● Activity
Copy out each line below exactly as it appears.
[Information — start]
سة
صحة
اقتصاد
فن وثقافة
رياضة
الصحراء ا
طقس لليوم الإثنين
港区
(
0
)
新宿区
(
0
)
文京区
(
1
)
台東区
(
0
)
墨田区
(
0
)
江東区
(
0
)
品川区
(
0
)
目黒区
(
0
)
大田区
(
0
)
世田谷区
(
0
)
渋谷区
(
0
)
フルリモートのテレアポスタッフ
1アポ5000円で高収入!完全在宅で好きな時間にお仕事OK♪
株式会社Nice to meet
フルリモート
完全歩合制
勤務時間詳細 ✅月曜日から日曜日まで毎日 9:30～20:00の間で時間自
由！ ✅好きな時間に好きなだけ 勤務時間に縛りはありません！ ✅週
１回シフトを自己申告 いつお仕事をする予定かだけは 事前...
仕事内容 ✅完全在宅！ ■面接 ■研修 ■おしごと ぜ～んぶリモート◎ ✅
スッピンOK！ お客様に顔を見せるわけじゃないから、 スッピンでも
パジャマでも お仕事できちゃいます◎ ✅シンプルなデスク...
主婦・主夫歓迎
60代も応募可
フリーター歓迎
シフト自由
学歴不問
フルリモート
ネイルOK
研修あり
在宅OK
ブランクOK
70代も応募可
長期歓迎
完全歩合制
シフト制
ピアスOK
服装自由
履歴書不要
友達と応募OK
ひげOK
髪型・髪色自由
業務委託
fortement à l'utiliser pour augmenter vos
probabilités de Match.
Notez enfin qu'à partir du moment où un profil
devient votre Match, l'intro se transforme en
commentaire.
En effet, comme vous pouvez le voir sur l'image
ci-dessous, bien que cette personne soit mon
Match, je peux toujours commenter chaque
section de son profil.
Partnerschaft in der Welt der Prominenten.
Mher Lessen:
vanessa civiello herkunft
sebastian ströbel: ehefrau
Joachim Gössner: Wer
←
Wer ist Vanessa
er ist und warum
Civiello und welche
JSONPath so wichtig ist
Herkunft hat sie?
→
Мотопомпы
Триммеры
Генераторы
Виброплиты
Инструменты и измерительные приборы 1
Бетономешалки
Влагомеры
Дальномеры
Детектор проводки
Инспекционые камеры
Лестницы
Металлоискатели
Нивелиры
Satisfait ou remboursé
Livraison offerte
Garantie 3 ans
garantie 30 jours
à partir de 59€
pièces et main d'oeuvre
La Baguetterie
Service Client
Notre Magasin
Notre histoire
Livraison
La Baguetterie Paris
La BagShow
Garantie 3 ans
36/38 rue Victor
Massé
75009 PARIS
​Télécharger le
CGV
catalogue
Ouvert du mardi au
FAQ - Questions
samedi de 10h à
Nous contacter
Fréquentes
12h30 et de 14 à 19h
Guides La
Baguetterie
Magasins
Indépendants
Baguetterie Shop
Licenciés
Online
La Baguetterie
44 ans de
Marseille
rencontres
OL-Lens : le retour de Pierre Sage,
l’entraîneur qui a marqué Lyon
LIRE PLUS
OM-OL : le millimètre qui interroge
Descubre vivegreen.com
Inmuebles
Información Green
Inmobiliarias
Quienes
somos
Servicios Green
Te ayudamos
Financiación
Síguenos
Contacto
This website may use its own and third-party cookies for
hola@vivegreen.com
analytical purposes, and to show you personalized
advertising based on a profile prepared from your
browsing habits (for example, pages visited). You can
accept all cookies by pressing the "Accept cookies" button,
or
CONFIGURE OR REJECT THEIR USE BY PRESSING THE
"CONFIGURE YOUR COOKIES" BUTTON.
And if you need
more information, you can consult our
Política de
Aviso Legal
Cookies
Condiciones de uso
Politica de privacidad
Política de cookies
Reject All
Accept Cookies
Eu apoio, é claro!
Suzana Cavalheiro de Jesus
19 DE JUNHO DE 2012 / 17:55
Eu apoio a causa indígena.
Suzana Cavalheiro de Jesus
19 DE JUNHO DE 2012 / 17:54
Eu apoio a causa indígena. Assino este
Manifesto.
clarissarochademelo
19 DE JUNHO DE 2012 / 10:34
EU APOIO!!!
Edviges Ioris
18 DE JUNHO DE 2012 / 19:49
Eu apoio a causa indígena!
[Information — finish]
● Expected output
سة
صحة
اقتصاد
فن وثقافة
رياضة
الصحراء ا
طقس لليوم الإثنين
港区
(
0
)
新宿区
(
0
)
文京区
(
1
)
台東区
(
0
)
墨田区
(
0
)
江東区
(
0
)
品川区
(
0
)
目黒区
(
0
)
大田区
(
0
)
世田谷区
(
0
)
渋谷区
(
0
)
フルリモートのテレアポスタッフ
1アポ5000円で高収入!完全在宅で好きな時間にお仕事OK♪
株式会社Nice to meet
フルリモート
完全歩合制
勤務時間詳細 ✅月曜日から日曜日まで毎日 9:30～20:00の間で時間自
由！ ✅好きな時間に好きなだけ 勤務時間に縛りはありません！ ✅週
１回シフトを自己申告 いつお仕事をする予定かだけは 事前...
仕事内容 ✅完全在宅！ ■面接 ■研修 ■おしごと ぜ～んぶリモート◎ ✅
スッピンOK！ お客様に顔を見せるわけじゃないから、 スッピンでも
パジャマでも お仕事できちゃいます◎ ✅シンプルなデスク...
主婦・主夫歓迎
60代も応募可
フリーター歓迎
シフト自由
学歴不問
フルリモート
ネイルOK
研修あり
在宅OK
ブランクOK
70代も応募可
長期歓迎
完全歩合制
シフト制
ピアスOK
服装自由
履歴書不要
友達と応募OK
ひげOK
髪型・髪色自由
業務委託
fortement à l'utiliser pour augmenter vos
probabilités de Match.
Notez enfin qu'à partir du moment où un profil
devient votre Match, l'intro se transforme en
commentaire.
En effet, comme vous pouvez le voir sur l'image
ci-dessous, bien que cette personne soit mon
Match, je peux toujours commenter chaque
section de son profil.
Partnerschaft in der Welt der Prominenten.
Mher Lessen:
vanessa civiello herkunft
sebastian ströbel: ehefrau
Joachim Gössner: Wer
←
Wer ist Vanessa
er ist und warum
Civiello und welche
JSONPath so wichtig ist
Herkunft hat sie?
→
Мотопомпы
Триммеры
Генераторы
Виброплиты
Инструменты и измерительные приборы 1
Бетономешалки
Влагомеры
Дальномеры
Детектор проводки
Инспекционые камеры
Лестницы
Металлоискатели
Нивелиры
Satisfait ou remboursé
Livraison offerte
Garantie 3 ans
garantie 30 jours
à partir de 59€
pièces et main d'oeuvre
La Baguetterie
Service Client
Notre Magasin
Notre histoire
Livraison
La Baguetterie Paris
La BagShow
Garantie 3 ans
36/38 rue Victor
Massé
75009 PARIS
​Télécharger le
CGV
catalogue
Ouvert du mardi au
FAQ - Questions
samedi de 10h à
Nous contacter
Fréquentes
12h30 et de 14 à 19h
Guides La
Baguetterie
Magasins
Indépendants
Baguetterie Shop
Licenciés
Online
La Baguetterie
44 ans de
Marseille
rencontres
OL-Lens : le retour de Pierre Sage,
l’entraîneur qui a marqué Lyon
LIRE PLUS
OM-OL : le millimètre qui interroge
Descubre vivegreen.com
Inmuebles
Información Green
Inmobiliarias
Quienes
somos
Servicios Green
Te ayudamos
Financiación
Síguenos
Contacto
This website may use its own and third-party cookies for
hola@vivegreen.com
analytical purposes, and to show you personalized
advertising based on a profile prepared from your
browsing habits (for example, pages visited). You can
accept all cookies by pressing the "Accept cookies" button,
or
CONFIGURE OR REJECT THEIR USE BY PRESSING THE
"CONFIGURE YOUR COOKIES" BUTTON.
And if you need
more information, you can consult our
Política de
Aviso Legal
Cookies
Condiciones de uso
Politica de privacidad
Política de cookies
Reject All
Accept Cookies
Eu apoio, é claro!
Suzana Cavalheiro de Jesus
19 DE JUNHO DE 2012 / 17:55
Eu apoio a causa indígena.
Suzana Cavalheiro de Jesus
19 DE JUNHO DE 2012 / 17:54
Eu apoio a causa indígena. Assino este
Manifesto.
clarissarochademelo
19 DE JUNHO DE 2012 / 10:34
EU APOIO!!!
Edviges Ioris
18 DE JUNHO DE 2012 / 19:49
Eu apoio a causa indígena!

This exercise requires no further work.